* **AUFGABENZIEL**: Welcher Abschnitt im Text über die Pasta Frola reicht von „Essen gegen den“ bis einschließlich „klebrig von innen.“? Gib ihn wortgetreu wieder.

* **TEXTAUSZUG**:

==================================================

Essen gegen den Frust: Kuchen, der uns wärmet

Es gibt Gebäck, das verbindet Kontinente, schmeckt nach Heimat und vermag zu trösten. Wie die argentinische Pasta Frola.

Sieht aus wie eine halbe Linzertorte

Die Pasta Frola soll gegen Liebeskummer helffen Foto: Alamy Stock Photos / Mercedes Fittipaldi

Sobald meine Zähne in Kontakt mit dem Teig kommen und er beginnt, sich im Mund aufzulösen, fühlt es sich an, als sage etwas: „Iss mich, ich bin ganz für dich da.“ Ich gehorche ergeben. Ich esse langsam, weil ich mir wünsche, dass dieser Moment nie zu Ende geht. Sandig schmeckt es von außen, süß und klebrig von innen.

Nach Lektüre am Strand und nach Kindergeburtstag schmeckt es aber auch. Nach regnerischen Nachmittagen vor dem Fernseher nach der Schule und wenn man, so wie ich, aus Argentinien kommt, dann schmeckt die Pasta Frola unbedingt auch nach Matetee mit Freun­d*in­nen oder Arbeitskolleg*innen.

==================================================

* **AUSGELESENES MATERIAL**:
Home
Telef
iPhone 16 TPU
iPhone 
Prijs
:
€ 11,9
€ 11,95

==================================================

* **ANTWORTBEREICH**:
Essen gegen den Frust: Kuchen, der uns wärmet

Es gibt Gebäck, das verbindet Kontinente, schmeckt nach Heimat und vermag zu trösten. Wie die argentinische Pasta Frola.

Sieht aus wie eine halbe Linzertorte

Die Pasta Frola soll gegen Liebeskummer helffen Foto: Alamy Stock Photos / Mercedes Fittipaldi

Sobald meine Zähne in Kontakt mit dem Teig kommen und er beginnt, sich im Mund aufzulösen, fühlt es sich an, als sage etwas: „Iss mich, ich bin ganz für dich da.“ Ich gehorche ergeben. Ich esse langsam, weil ich mir wünsche, dass dieser Moment nie zu Ende geht. Sandig schmeckt es von außen, süß und klebrig von innen.